La réduction des émissions de dioxyde de carbone (CO2) en remplaçant le ciment Portland par du laitier activé par carbonatation

 

Chercheur responsable

Yixin Shao, Université McGill

 

Domaine : Matériaux

Programme projet de recherche orientée en partenariat sur la réduction des émissions de gaz à effet de serre - 1er concours

Concours 2017-2018

Durée du projet : 3 ans

Budget total accordé au projet (incluant les FIR) : 381 000 $

Partenaires financiers

  • Fonds vert
  • Fonds de recherche du Québec - Société et culture
  • Fonds de recherche du Québec - Nature et technologies

Partenaire du projet

  • Les minéraux Harsco

Équipe de recherche

  • Yixin Shao, Université McGill
  • Olivier Bahn, HEC Montréal
  • Alfonso Mucci, Université McGill

Objectifs

Le laitier est un important sous-produit du processus de fabrication de l'acier. Il existe deux types de laitier: le laitier de haut fourneau issu du processus de fabrication du fer (laitier de fer) et le laitier issu du procédé de raffinage de l'acier (laitier d'acier). Alors que les scories de fer sont couramment utilisées comme matériau cimentaire dans les mélanges de ciment, les scories d'acier ne sont utilisées que comme agrégats grossiers dans la construction de routes. Les particules fines de scories d'acier sont enfouies. Contrairement aux scories de fer, les scories d'acier ne sont pas utilisées à pleine capacité car elles sont ni hydrauliques ni pouzzolaniques et ont une teneur élevée en chaux libre. D'autre part, la production de ciment Portland est un processus énergivore et émetteur de CO2. La production d'une tonne de ciment génère une tonne de CO2 et consomme une tonne et demie de matières premières. Puisque la composition chimique des scories est similaire à celle du ciment Portland, il serait économiquement et écologiquement souhaitable que les scories d'acier puissent être activées pour servir de ciment et remplacer partiellement ou complètement le ciment Portland pour les applications bétonnières.
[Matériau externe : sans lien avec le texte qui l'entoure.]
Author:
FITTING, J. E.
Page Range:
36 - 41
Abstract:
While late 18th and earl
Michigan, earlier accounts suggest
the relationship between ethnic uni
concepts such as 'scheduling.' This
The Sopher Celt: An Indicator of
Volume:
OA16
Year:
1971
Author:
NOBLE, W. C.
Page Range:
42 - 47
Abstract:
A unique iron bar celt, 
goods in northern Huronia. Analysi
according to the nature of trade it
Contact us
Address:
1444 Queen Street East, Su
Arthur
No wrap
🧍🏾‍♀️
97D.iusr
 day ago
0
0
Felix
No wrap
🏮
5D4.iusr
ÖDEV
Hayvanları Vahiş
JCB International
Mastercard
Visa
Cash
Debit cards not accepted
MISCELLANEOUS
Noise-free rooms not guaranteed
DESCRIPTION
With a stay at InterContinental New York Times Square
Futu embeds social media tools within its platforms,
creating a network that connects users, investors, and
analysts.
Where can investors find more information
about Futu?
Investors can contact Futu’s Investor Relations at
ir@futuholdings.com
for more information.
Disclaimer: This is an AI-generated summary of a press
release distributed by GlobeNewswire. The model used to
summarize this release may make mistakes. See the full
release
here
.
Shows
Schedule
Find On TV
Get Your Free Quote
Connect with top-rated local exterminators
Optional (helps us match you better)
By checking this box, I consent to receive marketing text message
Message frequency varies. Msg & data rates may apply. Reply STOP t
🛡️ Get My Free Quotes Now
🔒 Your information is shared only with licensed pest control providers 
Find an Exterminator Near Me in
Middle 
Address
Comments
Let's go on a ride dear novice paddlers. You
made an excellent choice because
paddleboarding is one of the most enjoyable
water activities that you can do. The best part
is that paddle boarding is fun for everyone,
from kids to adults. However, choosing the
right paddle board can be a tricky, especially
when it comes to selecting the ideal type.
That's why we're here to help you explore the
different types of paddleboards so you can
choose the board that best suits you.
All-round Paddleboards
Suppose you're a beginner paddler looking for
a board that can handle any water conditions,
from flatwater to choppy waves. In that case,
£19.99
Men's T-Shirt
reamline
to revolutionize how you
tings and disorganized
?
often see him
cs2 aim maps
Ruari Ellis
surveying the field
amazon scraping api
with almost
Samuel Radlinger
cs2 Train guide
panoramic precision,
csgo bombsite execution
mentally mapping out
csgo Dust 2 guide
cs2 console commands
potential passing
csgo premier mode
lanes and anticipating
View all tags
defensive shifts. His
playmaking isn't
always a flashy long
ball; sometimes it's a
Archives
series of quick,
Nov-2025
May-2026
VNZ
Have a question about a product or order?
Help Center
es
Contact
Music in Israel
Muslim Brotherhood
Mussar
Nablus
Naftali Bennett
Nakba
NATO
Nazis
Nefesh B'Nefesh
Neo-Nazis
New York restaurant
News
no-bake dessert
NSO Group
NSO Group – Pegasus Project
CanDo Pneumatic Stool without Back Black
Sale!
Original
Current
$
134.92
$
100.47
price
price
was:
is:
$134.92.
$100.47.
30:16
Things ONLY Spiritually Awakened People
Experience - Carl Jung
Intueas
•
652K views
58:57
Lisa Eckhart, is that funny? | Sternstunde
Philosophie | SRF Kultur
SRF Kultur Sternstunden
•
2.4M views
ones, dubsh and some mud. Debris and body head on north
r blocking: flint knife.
Résultats attendus et retombées escomptées

Des recherches à l'Université McGill ont démontré que le CO2 peut être utilisé pour activer le laitier d'acier et remplacer le ciment Portland comme liant pour le béton. Basé sur le succès des études précédentes, ce projet de recherche explorera la possibilité de fabriquer des produits de construction à base de laitier d'acier. Au Québec, 3,15 millions de tonnes (Mt) d'acier liquide et  0,315 Mt de scories d'acier sont produites chaque année. Si ces scories pouvaient remplacer le ciment Portland, les émissions de CO2 provenant de la production de ciment seraient réduites de 0,315 Mt par année. Puisque le CO2 est absorbé lors de la carbonatation, ce dernier peut être capturé et stocké dans le liant de laitier à un taux massique de 15%, ajoutant 0,047 Mt supplémentaire à la réduction des émissions de CO2. Le béton lié au laitier activé engendrerait une réduction significative de l'énergie et des émissions associées au procédé de fabrication du ciment Portland et pourrait conduire à des produits possédant une signature négative en carbone. La recherche proposée concentrera sur deux produits: les blocs de maçonnerie de scories et les panneaux de particules liés au laitier. Des copeaux de bois, un sous-produit de l'industrie du bois de sciage, serviront de charge de renforcement pour réduire le poids des blocs et panneaux. Les paramètres du procédé à étudier comprennent la grosseur des scories, leur teneur en silicate de calcium, la température de réaction et la concentration en CO2. La carbonatation à l'aide de gaz de combustion sera développée pour faciliter la carbonatation au site de l'aciérie afin d'éviter les couts de récupération du CO2. L'empreinte environnementale du processus de carbonatation sera analysée et l'impact sur l'économie à faible émission de carbone sera étudié.